The ICSA’s beef chair Edmund Graham said that farmers trying to finish cattle in sheds over the winter face additional costs and there is no denying that these “have gone up astronomically” of late.

Graham stated that it is now time for the industry to “get on board with offering guaranteed minimum prices for winter finishing”, as the current situation is “completely unsustainable”.

“This is something ICSA has been looking for, as no farmer can operate a business on the basis of feeding cattle just to lose money,” he said.

Graham said that farmers in the sector have expressed their anger as processors continue to ignore how inflation has affected their production costs, and added that neither they or the government, have offered any support.

“Winter finishers have received no support whatsoever, not from the government and certainly not from the processors who appear to be hell bent on driving their suppliers out of business,” the beef chair said.

He said that these farmers are receiving prices “way back on what is being paid for cattle coming off grass in early summer”, which he said makes no sense.

The finishers have raised the issue numerous times said Graham, most recently at a meeting of the Food Vision Beef and Sheep Group, with Meat Industry Ireland (MII).

“MII talked about supporting their suppliers but all we’ve got since are the same old excuses about why we must accept less,” he said.

“It’s just not washing with farmers who cannot see any justification for feeding cattle over the winter as they see prices being slashed again this week.

“The days of factories thinking it’s reasonable to keep beef prices for next spring a total mystery must come to an end.”

Graham referred to Teagasc’s Situation and Outlook for Irish Agriculture report which was published on Monday (October 3), and said that “according to [it], annual incomes for beef producers are set to be the lowest of any farming sector in 2022”.

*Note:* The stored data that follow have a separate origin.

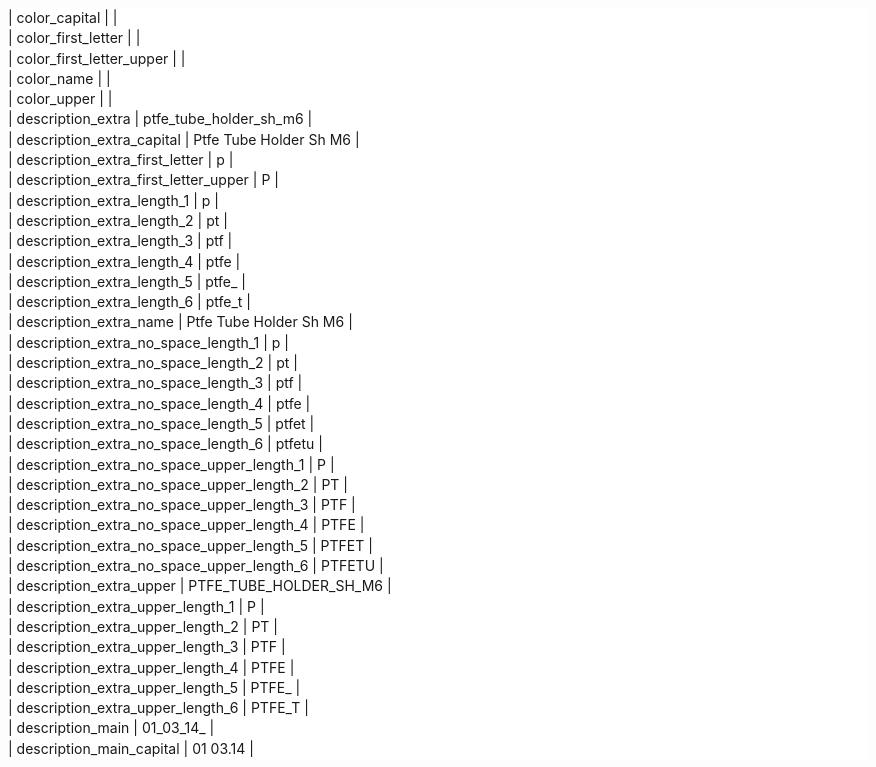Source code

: | color_capital |  |  
| color_first_letter |  |  
| color_first_letter_upper |  |  
| color_name |  |  
| color_upper |  |  
| description_extra | ptfe_tube_holder_sh_m6 |  
| description_extra_capital | Ptfe Tube Holder Sh M6 |  
| description_extra_first_letter | p |  
| description_extra_first_letter_upper | P |  
| description_extra_length_1 | p |  
| description_extra_length_2 | pt |  
| description_extra_length_3 | ptf |  
| description_extra_length_4 | ptfe |  
| description_extra_length_5 | ptfe_ |  
| description_extra_length_6 | ptfe_t |  
| description_extra_name | Ptfe Tube Holder Sh M6 |  
| description_extra_no_space_length_1 | p |  
| description_extra_no_space_length_2 | pt |  
| description_extra_no_space_length_3 | ptf |  
| description_extra_no_space_length_4 | ptfe |  
| description_extra_no_space_length_5 | ptfet |  
| description_extra_no_space_length_6 | ptfetu |  
| description_extra_no_space_upper_length_1 | P |  
| description_extra_no_space_upper_length_2 | PT |  
| description_extra_no_space_upper_length_3 | PTF |  
| description_extra_no_space_upper_length_4 | PTFE |  
| description_extra_no_space_upper_length_5 | PTFET |  
| description_extra_no_space_upper_length_6 | PTFETU |  
| description_extra_upper | PTFE_TUBE_HOLDER_SH_M6 |  
| description_extra_upper_length_1 | P |  
| description_extra_upper_length_2 | PT |  
| description_extra_upper_length_3 | PTF |  
| description_extra_upper_length_4 | PTFE |  
| description_extra_upper_length_5 | PTFE_ |  
| description_extra_upper_length_6 | PTFE_T |  
| description_main | 01_03_14_ |  
| description_main_capital | 01 03.14  |  
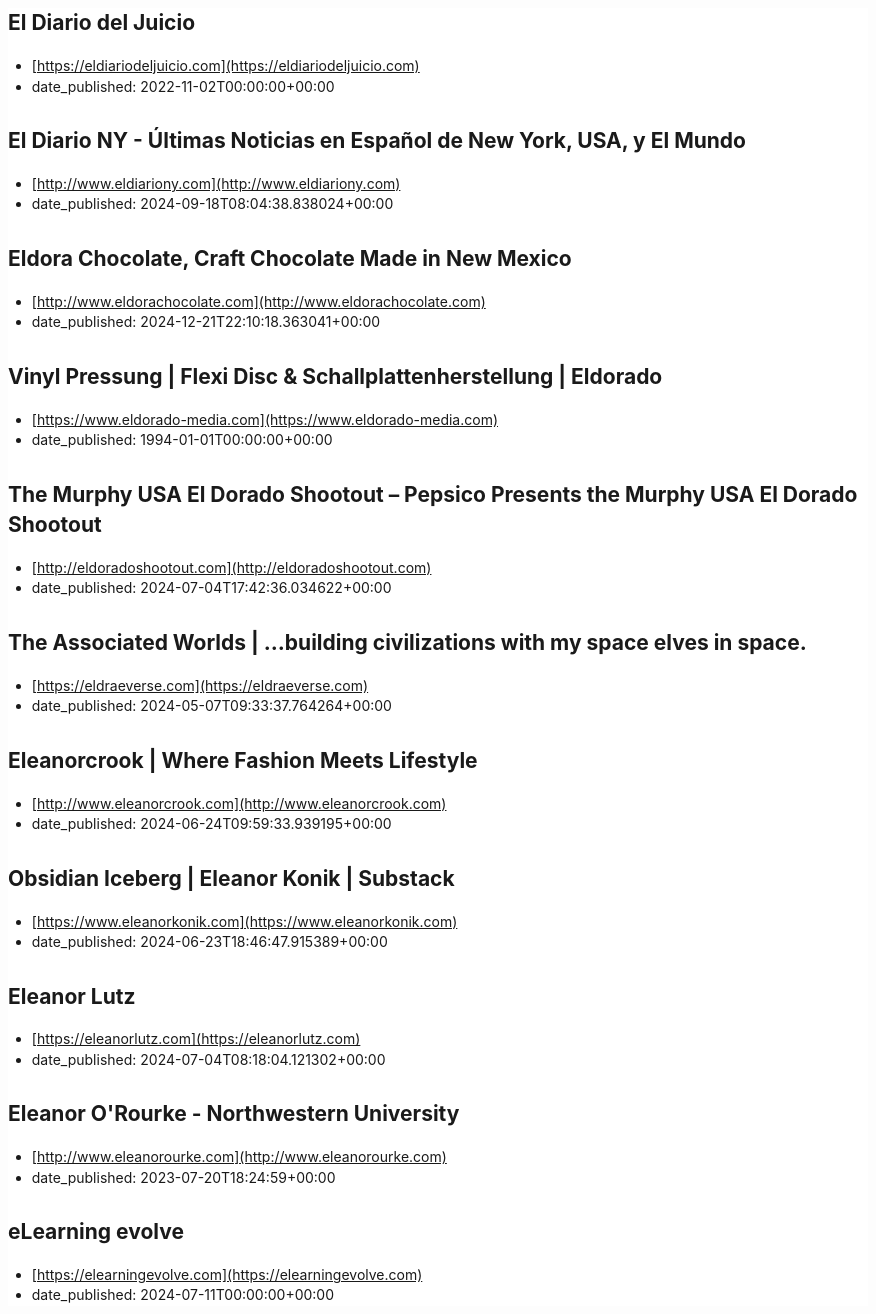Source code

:  ## El Diario del Juicio
 - [https://eldiariodeljuicio.com](https://eldiariodeljuicio.com)
 - date_published: 2022-11-02T00:00:00+00:00

 ## El Diario NY - Últimas Noticias en Español de New York, USA, y El Mundo
 - [http://www.eldiariony.com](http://www.eldiariony.com)
 - date_published: 2024-09-18T08:04:38.838024+00:00

 ## Eldora Chocolate, Craft Chocolate Made in New Mexico
 - [http://www.eldorachocolate.com](http://www.eldorachocolate.com)
 - date_published: 2024-12-21T22:10:18.363041+00:00

 ## Vinyl Pressung | Flexi Disc & Schallplattenherstellung | Eldorado
 - [https://www.eldorado-media.com](https://www.eldorado-media.com)
 - date_published: 1994-01-01T00:00:00+00:00

 ## The Murphy USA El Dorado Shootout – Pepsico Presents the Murphy USA El Dorado Shootout
 - [http://eldoradoshootout.com](http://eldoradoshootout.com)
 - date_published: 2024-07-04T17:42:36.034622+00:00

 ## The Associated Worlds | …building civilizations with my space elves in space.
 - [https://eldraeverse.com](https://eldraeverse.com)
 - date_published: 2024-05-07T09:33:37.764264+00:00

 ## Eleanorcrook | Where Fashion Meets Lifestyle
 - [http://www.eleanorcrook.com](http://www.eleanorcrook.com)
 - date_published: 2024-06-24T09:59:33.939195+00:00

 ## Obsidian Iceberg | Eleanor Konik | Substack
 - [https://www.eleanorkonik.com](https://www.eleanorkonik.com)
 - date_published: 2024-06-23T18:46:47.915389+00:00

 ## Eleanor Lutz
 - [https://eleanorlutz.com](https://eleanorlutz.com)
 - date_published: 2024-07-04T08:18:04.121302+00:00

 ## Eleanor O'Rourke - Northwestern University
 - [http://www.eleanorourke.com](http://www.eleanorourke.com)
 - date_published: 2023-07-20T18:24:59+00:00

 ## eLearning evolve
 - [https://elearningevolve.com](https://elearningevolve.com)
 - date_published: 2024-07-11T00:00:00+00:00
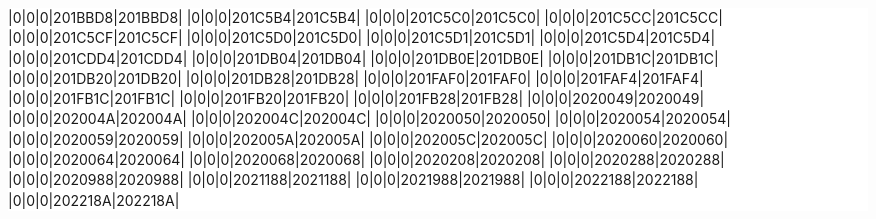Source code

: |0|0|0|201BBD8|201BBD8|
|0|0|0|201C5B4|201C5B4|
|0|0|0|201C5C0|201C5C0|
|0|0|0|201C5CC|201C5CC|
|0|0|0|201C5CF|201C5CF|
|0|0|0|201C5D0|201C5D0|
|0|0|0|201C5D1|201C5D1|
|0|0|0|201C5D4|201C5D4|
|0|0|0|201CDD4|201CDD4|
|0|0|0|201DB04|201DB04|
|0|0|0|201DB0E|201DB0E|
|0|0|0|201DB1C|201DB1C|
|0|0|0|201DB20|201DB20|
|0|0|0|201DB28|201DB28|
|0|0|0|201FAF0|201FAF0|
|0|0|0|201FAF4|201FAF4|
|0|0|0|201FB1C|201FB1C|
|0|0|0|201FB20|201FB20|
|0|0|0|201FB28|201FB28|
|0|0|0|2020049|2020049|
|0|0|0|202004A|202004A|
|0|0|0|202004C|202004C|
|0|0|0|2020050|2020050|
|0|0|0|2020054|2020054|
|0|0|0|2020059|2020059|
|0|0|0|202005A|202005A|
|0|0|0|202005C|202005C|
|0|0|0|2020060|2020060|
|0|0|0|2020064|2020064|
|0|0|0|2020068|2020068|
|0|0|0|2020208|2020208|
|0|0|0|2020288|2020288|
|0|0|0|2020988|2020988|
|0|0|0|2021188|2021188|
|0|0|0|2021988|2021988|
|0|0|0|2022188|2022188|
|0|0|0|202218A|202218A|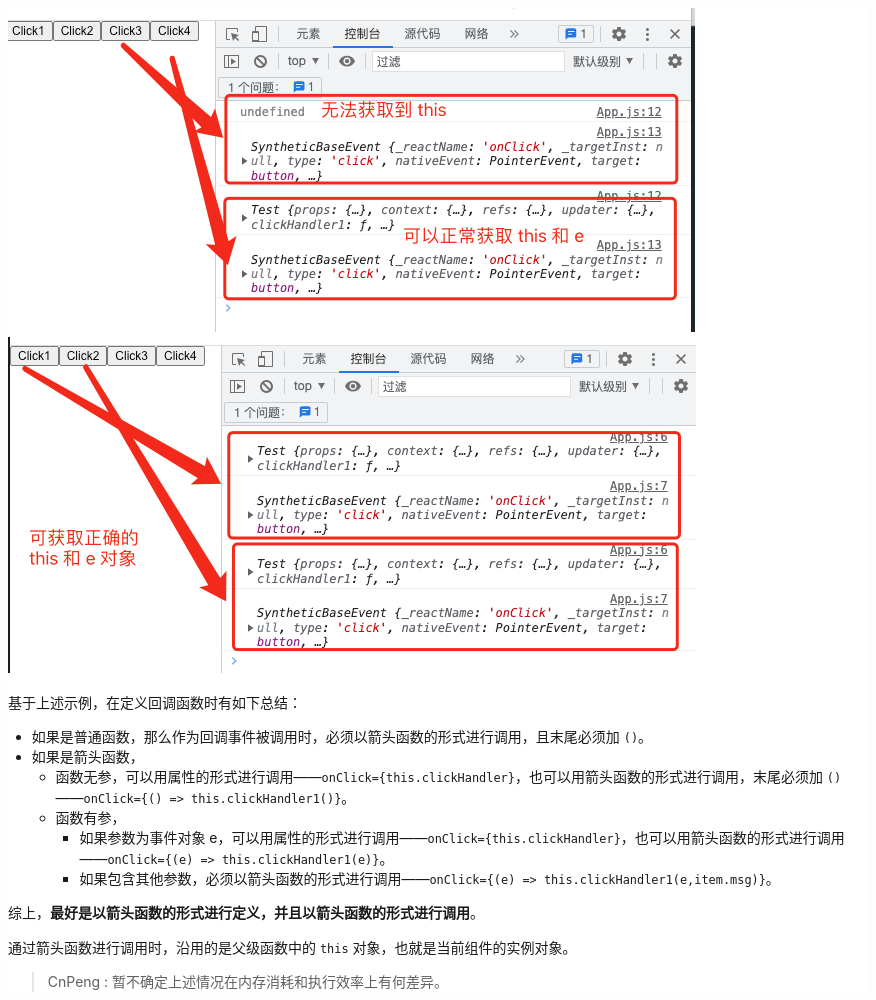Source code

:![](pics/20230216112350830_253670471.png) ![](pics/20230216112442052_684566802.png)

基于上述示例，在定义回调函数时有如下总结：

* 如果是普通函数，那么作为回调事件被调用时，必须以箭头函数的形式进行调用，且末尾必须加 `()`。
* 如果是箭头函数，
    * 函数无参，可以用属性的形式进行调用——`onClick={this.clickHandler}`，也可以用箭头函数的形式进行调用，末尾必须加 `()`——`onClick={() => this.clickHandler1()}`。
    * 函数有参，
        * 如果参数为事件对象 e，可以用属性的形式进行调用——`onClick={this.clickHandler}`，也可以用箭头函数的形式进行调用——`onClick={(e) => this.clickHandler1(e)}`。
        * 如果包含其他参数，必须以箭头函数的形式进行调用——`onClick={(e) => this.clickHandler1(e,item.msg)}`。

综上，**最好是以箭头函数的形式进行定义，并且以箭头函数的形式进行调用**。

通过箭头函数进行调用时，沿用的是父级函数中的 `this` 对象，也就是当前组件的实例对象。

> CnPeng : 暂不确定上述情况在内存消耗和执行效率上有何差异。


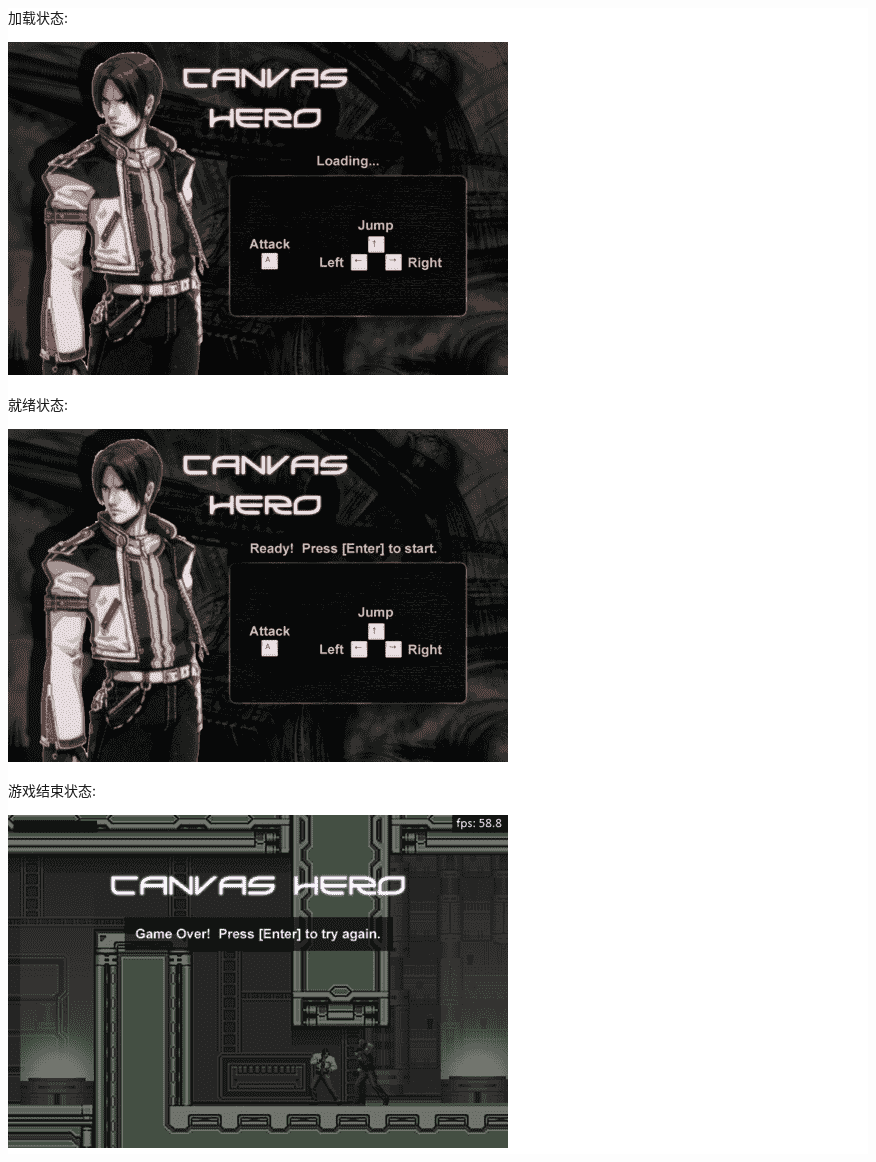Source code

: 加载状态:

![How it works...](img/1369_08_12.jpg)

就绪状态:

![How it works...](img/1369_08_13.jpg)

游戏结束状态:

![How it works...](img/1369_08_14.jpg)
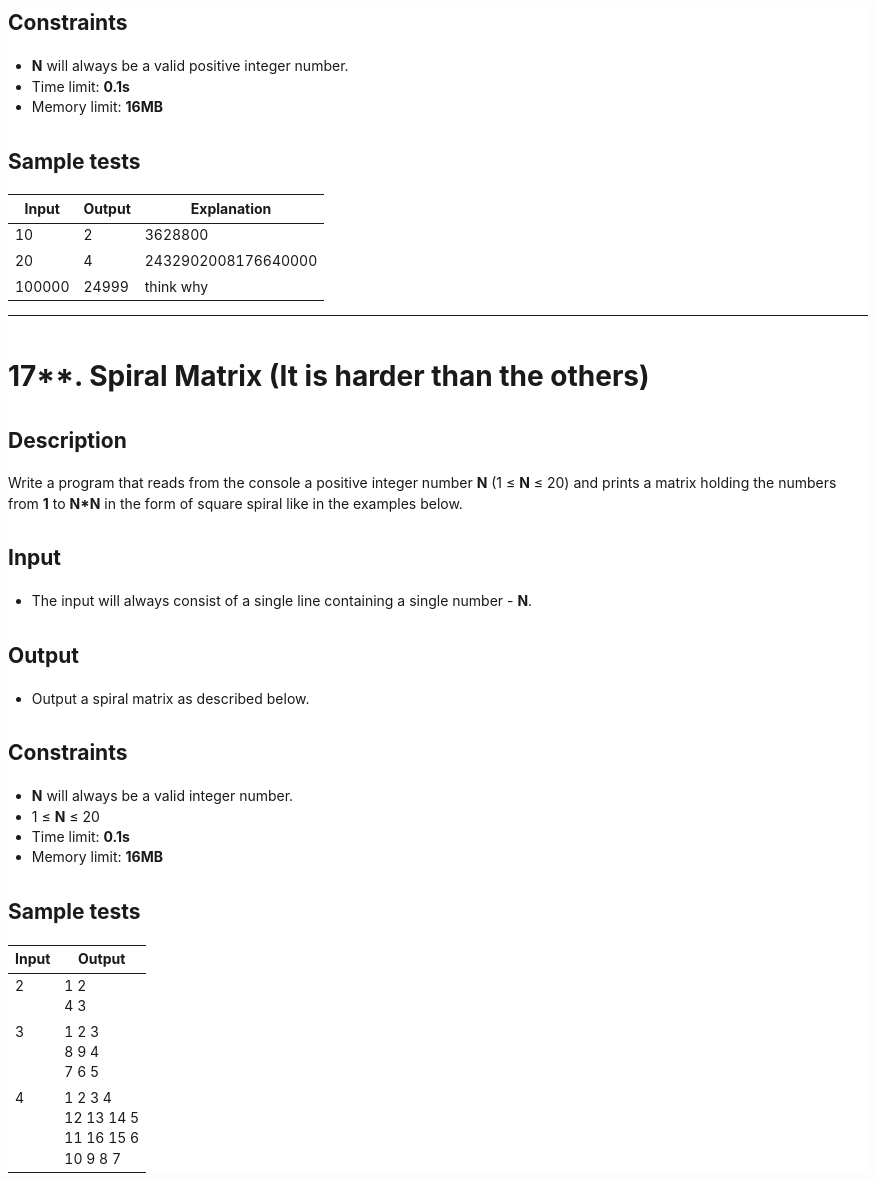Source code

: ## Constraints
- **N** will always be a valid positive integer number.
- Time limit: **0.1s**
- Memory limit: **16MB**

## Sample tests

|     Input      |     Output     |     Explanation     |
|----------------|----------------|---------------------|
| 10             | 2              | 3628800             |
| 20             | 4              | 2432902008176640000 |
| 100000         | 24999          | think why           |

---

# 17**. Spiral Matrix (It is harder than the others)

## Description
Write a program that reads from the console a positive integer number **N** (1 &#8804; **N** &#8804; 20)
 and prints a matrix holding the numbers from **1** to **N*N** in the form of square spiral like in the examples below.

## Input
- The input will always consist of a single line containing a single number - **N**.

## Output
- Output a spiral matrix as described below.

## Constraints
- **N** will always be a valid integer number.
- 1 &#8804; **N** &#8804; 20
- Time limit: **0.1s**
- Memory limit: **16MB**

## Sample tests

|     Input      |                      Output                        |
|----------------|----------------------------------------------------|
| 2              | 1 2<br/>4 3                                        |
| 3              | 1 2 3<br/>8 9 4<br/>7 6 5                          |
| 4              | 1 2 3 4<br/>12 13 14 5<br/>11 16 15 6<br/>10 9 8 7 |
















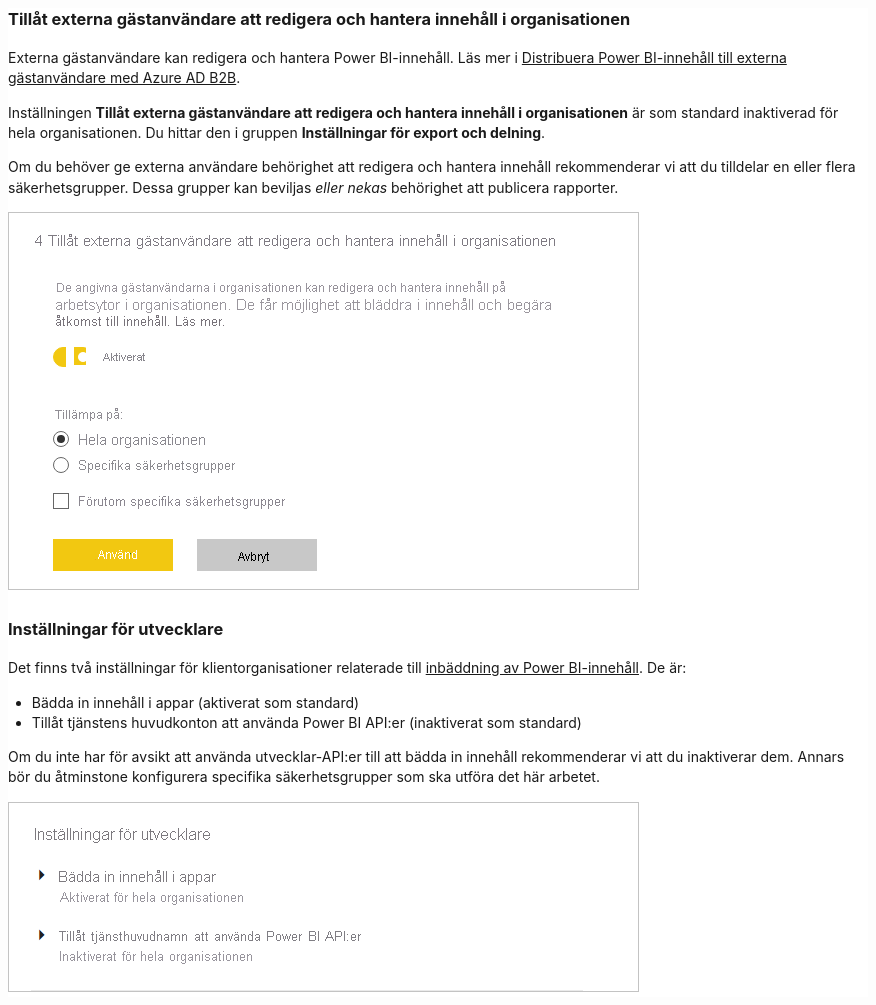### <a name="allow-external-guest-users-to-edit-and-manage-content-in-the-organization"></a>Tillåt externa gästanvändare att redigera och hantera innehåll i organisationen

Externa gästanvändare kan redigera och hantera Power BI-innehåll. Läs mer i [Distribuera Power BI-innehåll till externa gästanvändare med Azure AD B2B](../admin/service-admin-azure-ad-b2b.md).

Inställningen **Tillåt externa gästanvändare att redigera och hantera innehåll i organisationen** är som standard inaktiverad för hela organisationen. Du hittar den i gruppen **Inställningar för export och delning**.

Om du behöver ge externa användare behörighet att redigera och hantera innehåll rekommenderar vi att du tilldelar en eller flera säkerhetsgrupper. Dessa grupper kan beviljas _eller nekas_ behörighet att publicera rapporter.

![Skärmbild av Power BI Desktop som visar inställningen ”Tillåt externa gästanvändare att redigera och hantera innehåll i organisationen”.](media/admin-tenant-settings/allow-external-guest-users.png)

### <a name="developer-settings"></a>Inställningar för utvecklare

Det finns två inställningar för klientorganisationer relaterade till [inbäddning av Power BI-innehåll](../developer/embedded/embedding.md). De är:

- Bädda in innehåll i appar (aktiverat som standard)
- Tillåt tjänstens huvudkonton att använda Power BI API:er (inaktiverat som standard)

Om du inte har för avsikt att använda utvecklar-API:er till att bädda in innehåll rekommenderar vi att du inaktiverar dem. Annars bör du åtminstone konfigurera specifika säkerhetsgrupper som ska utföra det här arbetet.

![Skärmbild av Power BI Desktop som visar inställningar för utvecklare.](media/admin-tenant-settings/developer-settings.png)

The report states that “a negative average net margin per hectare of -€20 is forecast for the cattle finishing enterprise in 2022”.

“The fact that these same farmers are also expected to shoulder 100% of the risk associated with producing beef just adds insult to injury,” Graham said.

“The direness of the situation is plain to see and unless the newly established Office for Fairness and Transparency in the Agri-Food Supply Chain has the teeth to deal with this blatant lack of fair play, the consequences will be even more dire,” he concluded.